CAPTIONS: Immediate family and close friends only

The thought of impending nuptials sends most people into micro-planning mode, with the guest list hanging over some like a small dark cloud. The thought of inviting your overly critical aunt or semi-acquaintance second cousins seems daunting (and costly) but they’ve already commented how excited they are about the wedding on all your social media posts announcing your love by way of your ring photo. While it might not be easy to limit guest count to your ideal list, many brave women have taken that route.

Take Vivian, a San Francisco-based product designer, who looked ahead toward her big day knowing that her close family flying in from Taiwan would not match the numbers of her fiance’s large extended family that lived near by.

“I didn’t think of weddings as a big party growing up. And I definitely wasn’t one of those girls that overthought the whole thing. I knew my family would be the five of us, my close knit family unit flying in to meet my fiance for the first time. My husband is Irish with a bunch of family in driving distance. It felt off balance,” said Vivian.

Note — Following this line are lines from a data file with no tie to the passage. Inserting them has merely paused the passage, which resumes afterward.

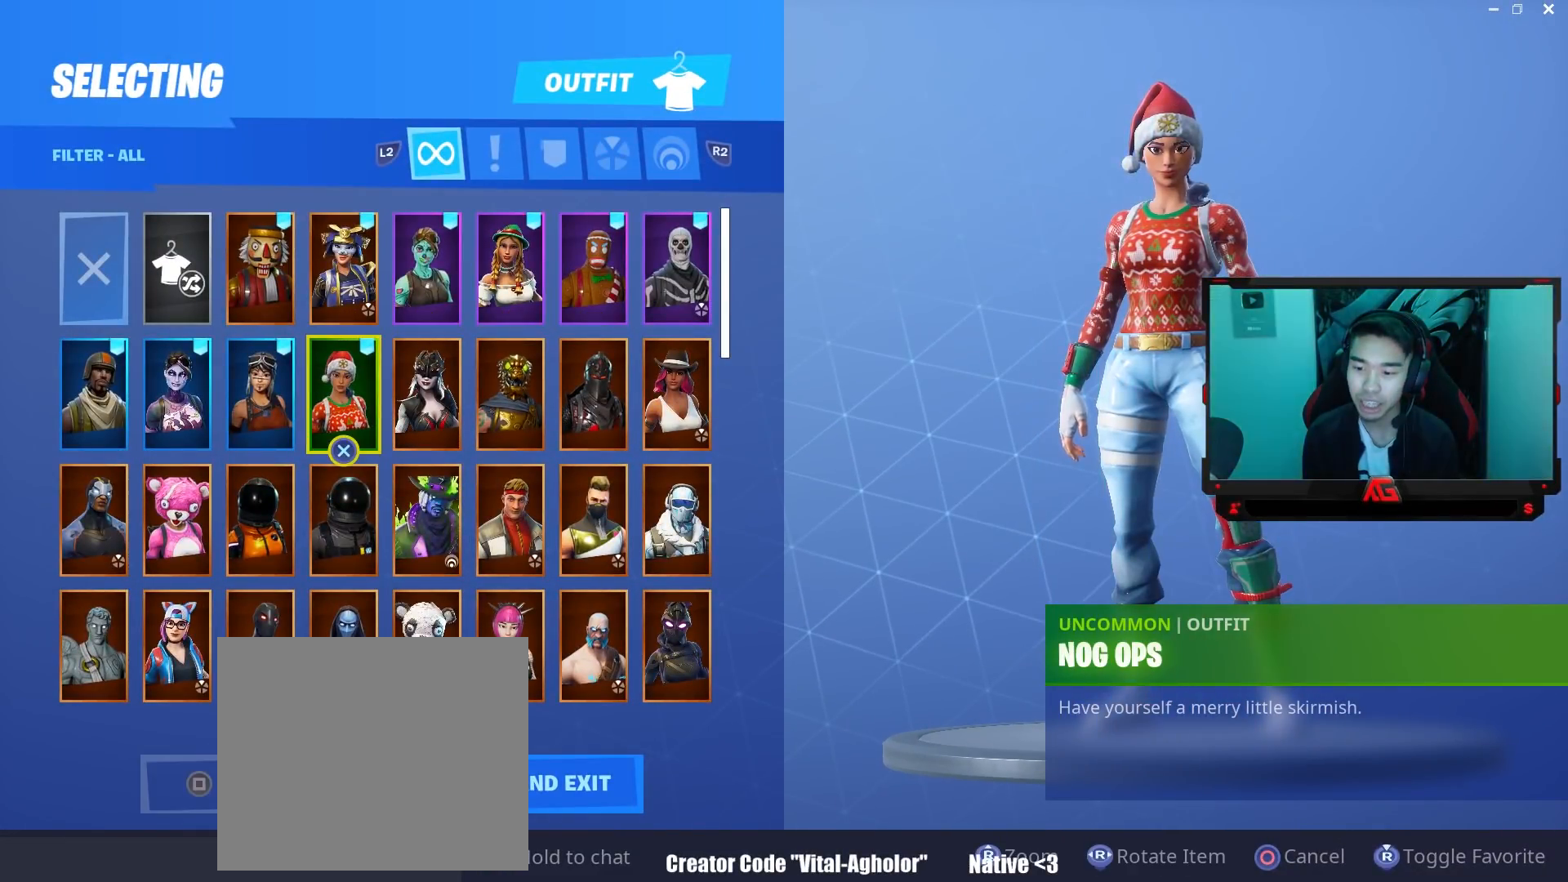
{"buttons": [], "left_stick": "center", "right_stick": "center", "events": []}
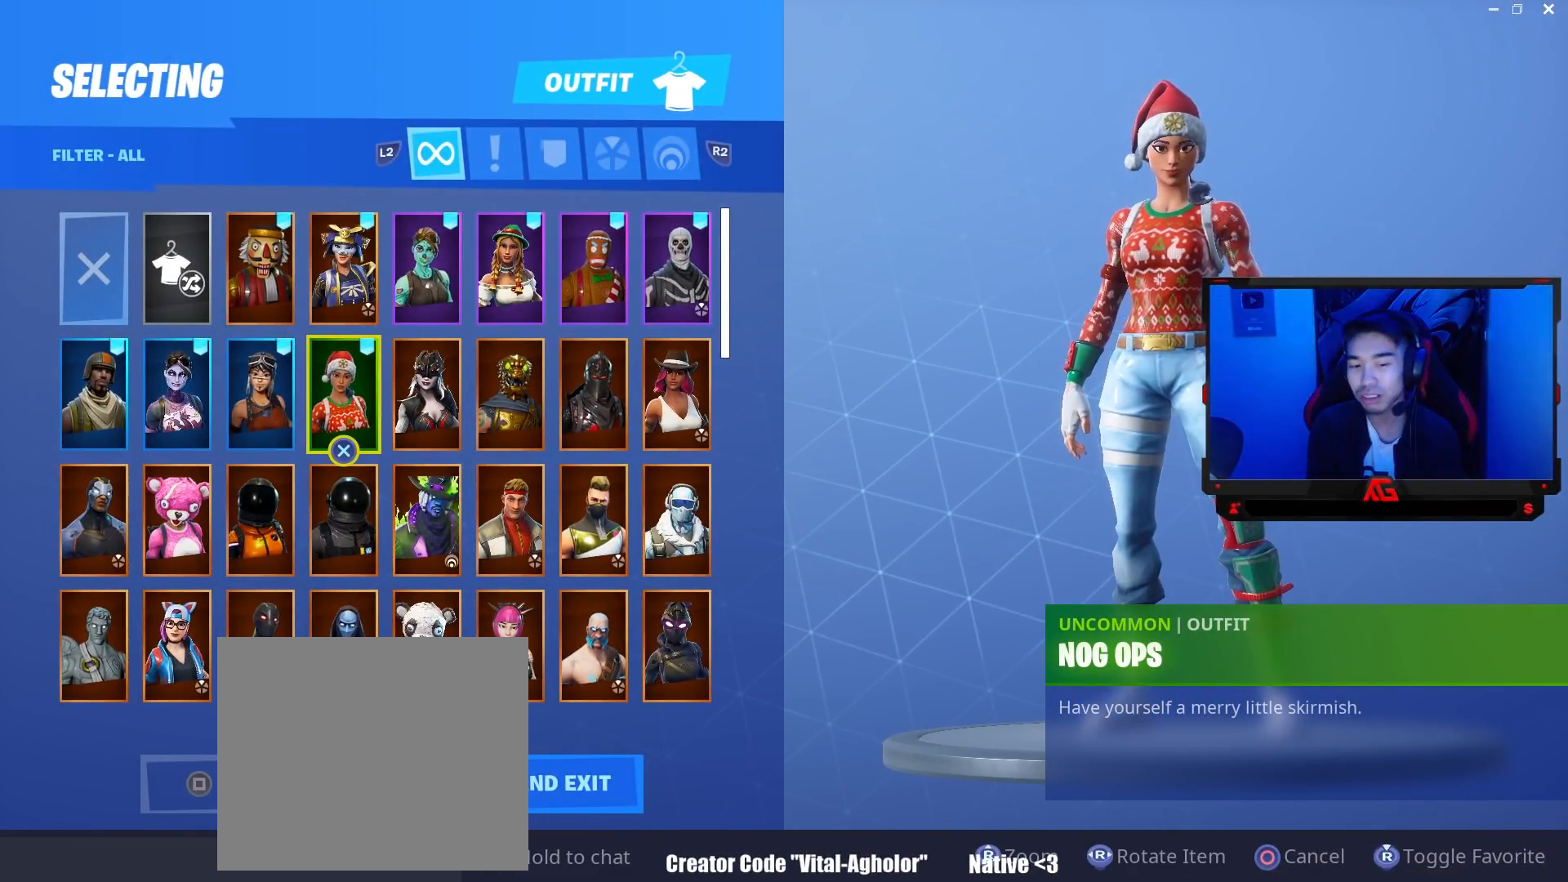
{"buttons": [], "left_stick": "center", "right_stick": "center", "events": []}
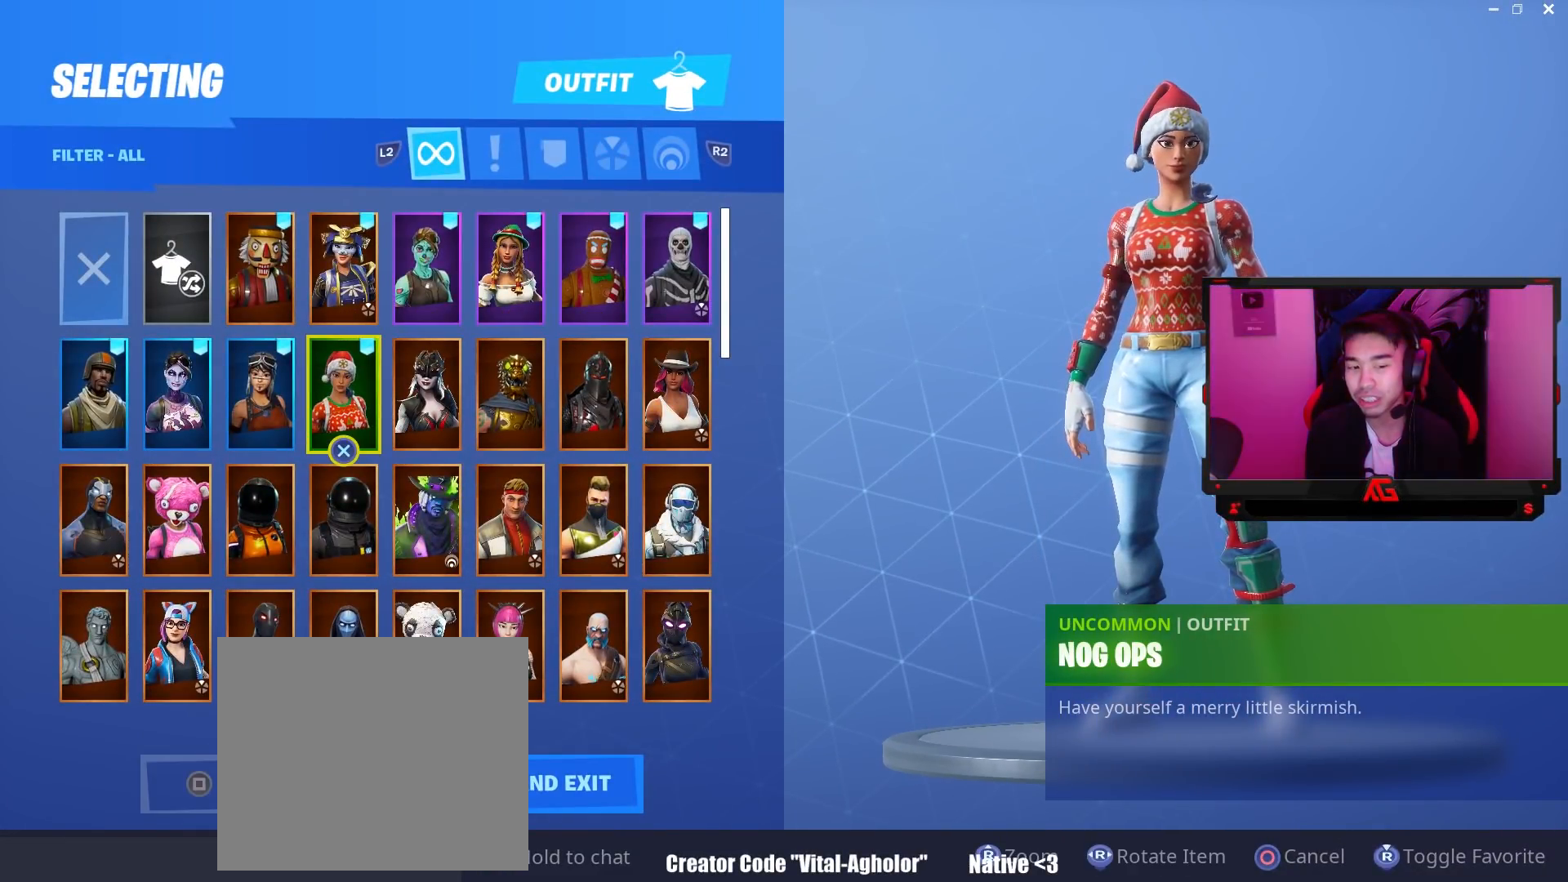
{"buttons": [], "left_stick": "center", "right_stick": "center", "events": []}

Knowing that something intimate where their immediate families could bond for the first time (they hadn’t met the previous five years they were together), and their close friends could enjoy themselves, the couple decided that a three-day weekend celebration on a Northern California estate would create the environment for something more special.

“We totaled at 54 guests. Everyone there was included in every aspect. It was us saying thank you to all the people that had gotten us to where we are today. We thought about eloping, but it didn’t really fit.”

And that’s exactly what they got. More in the style of an extended big dinner party, they ate together, spent afternoons hiking and took the time to relax. But it wasn’t all kumbaya vibes. Telling those discluded is never easy.

“When you say immediately family and a few close friends you realize “close friend” is subjective. And because the size of the wedding was held to venue capacity I would have even liked five or ten more people there. What made it easier is that we were super upfront about the fact that we were only inviting select people. No passive aggressiveness is key.”

We asked Vivian to give us advice for those looking to minimize head count (and cost) in a way that yields such peacekeeping results.

“There is an expectation around big life events that serves as a reunion for family. That was a main concern from our relatives, but we feel like it might have detracted from the main purpose of celebrating the people that are important to us. We also knew that having less people would allow us to not have the banquet-style ceremony that lasted one night and felt too short. Remember that your budget is your budget, big or small. How you spend the dollars is up to you."